TERRORISMO
Processo al “foreign fighter” di San Fermo
Tra dieci giorni la prima udienza del rito abbreviato nei confronti di Mahmoud Jrad, arrestato un anno fa
A quasi un anno di distanza dall’arresto, avvenuto all’inizio dell’agosto scorso nel rione varesino di San Fermo, la vicenda del presunto terrorista Mahmoud Jrad approderà davanti al giudice. Il prossimo 5 luglio, infatti, prenderà il via nell’aula bunker davanti al carcere milanese di San Vittore il processo, con rito abbreviato, a carico del 24enne siriano residente a Varese fermato il 4 agosto 2016 mentre, secondo l’accusa, stava organizzando un viaggio per raggiungere la Siria e unirsi alle milizie dell’organizzazione terroristica “Jabhat Al-Nusra”, affiliata ad Al Qaeda. A presentare l’istanza di rito abbreviato era stato alla fine del febbraio scorso il difensore dell’imputato, l’avvocato Luca Bauccio. Proprio il legale, così come annunciato il mese scorso, davanti al gup Ilaria De Magistris potrebbe tenere la linea della parziale infermità mentale: un elemento quest’ultimo, che poggia sulla perizia psichiatrica disposta dal gip milanese Luigi Gargiulo. L’accertamento sulle condizioni mentali del giovane era stato disposto in seguito a un peggioramento delle sue condizioni di salute, dopo essere stato protagonista di alcune manifestazioni delirio, pare arrivando a strappare alcune pagine del Corano: all’inizio dell’anno era stato quindi trasferito dalla sezione “alta sicurezza” del carcere di Rossano Calabro al reparto infermeria del penitenziario di Benevento, dove si trova tuttora. L’accusa mossa al siriano dal pm Enrico Pavone è pesante: arruolamento con finalità di terrorismo. E per un soffio non è finito sotto processo nel Tribunale di Varese: a gennaio infatti il gip aveva stabilito, per competenza territoriale, che il procedimento fosse celebrato davanti alla Corte d’Assise di Varese, fissando già la data del 9 marzo, ma il difensore del giovane aveva presentato richiesta affinché il processo fosse con rito abbreviato.

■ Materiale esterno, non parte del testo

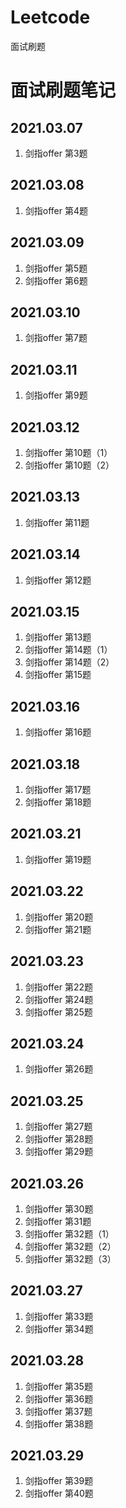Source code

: # Leetcode
面试刷题



# 面试刷题笔记

## 2021.03.07

1. 剑指offer 第3题

## 2021.03.08

1. 剑指offer 第4题

## 2021.03.09

1. 剑指offer 第5题
2. 剑指offer 第6题

## 2021.03.10

1. 剑指offer 第7题

## 2021.03.11

1. 剑指offer 第9题

## 2021.03.12

1. 剑指offer 第10题（1）
2. 剑指offer 第10题（2）

## 2021.03.13

1. 剑指offer 第11题

## 2021.03.14

1. 剑指offer 第12题

## 2021.03.15

1. 剑指offer 第13题
2. 剑指offer 第14题（1）
3. 剑指offer 第14题（2）
4. 剑指offer 第15题

## 2021.03.16

1. 剑指offer 第16题

## 2021.03.18

1. 剑指offer 第17题
2. 剑指offer 第18题

## 2021.03.21

1. 剑指offer 第19题

## 2021.03.22

1. 剑指offer 第20题
2. 剑指offer 第21题

## 2021.03.23

1. 剑指offer 第22题
2. 剑指offer 第24题
3. 剑指offer 第25题

## 2021.03.24

1. 剑指offer 第26题

## 2021.03.25

1. 剑指offer 第27题
2. 剑指offer 第28题
3. 剑指offer 第29题

## 2021.03.26

1. 剑指offer 第30题
2. 剑指offer 第31题
3. 剑指offer 第32题（1）
4. 剑指offer 第32题（2）
5. 剑指offer 第32题（3）

## 2021.03.27

1. 剑指offer 第33题
2. 剑指offer 第34题

## 2021.03.28

1. 剑指offer 第35题
2. 剑指offer 第36题
3. 剑指offer 第37题
4. 剑指offer 第38题

## 2021.03.29

1. 剑指offer 第39题
2. 剑指offer 第40题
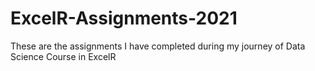 # ExcelR-Assignments-2021
These are the assignments I have completed during my journey of Data Science Course in ExcelR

Jrad era stato arrestato nell’ambito di un’indagine della Dda di Genova e gli atti erano stati poi trasmessi per competenza territoriale a Milano: i poliziotti della Digos di Varese si erano messi sulle sue tracce dopo le segnalazioni arrivate da Genova, dove il giovane aveva iniziato a gravitare nell’ambito della sua formazione religiosa. Disoccupato, di origine siriana ma residente da circa otto anni a Varese, nel suo cellulare gli investigatori avevano hanno rintracciato una serie di documenti riconducibili all’organizzazione terroristica affiliata ad Al Qaeda. Come emerso dalle carte dell’inchiesta, sempre nel telefonino erano stati scoperti anche alcuni file audio provenienti dal fronte di guerra di Aleppo, con indicazioni operative per i mujaheddin che combattono nella città siriana. File in cui si sentivano frasi come: “Combattenti restate coperti nella zona di Aleppo dell’est, i nemici stanno colpendo dall’Est.” E ancora: “Ci sono due elicotteri con mitragliatrice in arrivo nella zona di Aleppo: state in guardia.” Inoltre, come si evince da alcune intercettazioni ambientali effettuate nell’appartamento di San Fermo, da qualche tempo il padre e la madre erano preoccupati per quel percorso di radicalizzazione intrapreso dal figlio. Dal canto suo, Mahmoud ha sempre negato di voler compiere attentati terroristici qui – e questo non gli viene neppure contestato dagli inquirenti – né di volersi recare in Siria come “foreign fighter” ma fin dall’inizio ha sostenuto di voler tornare nel Paese d’origine per raggiungere la moglie che vive là.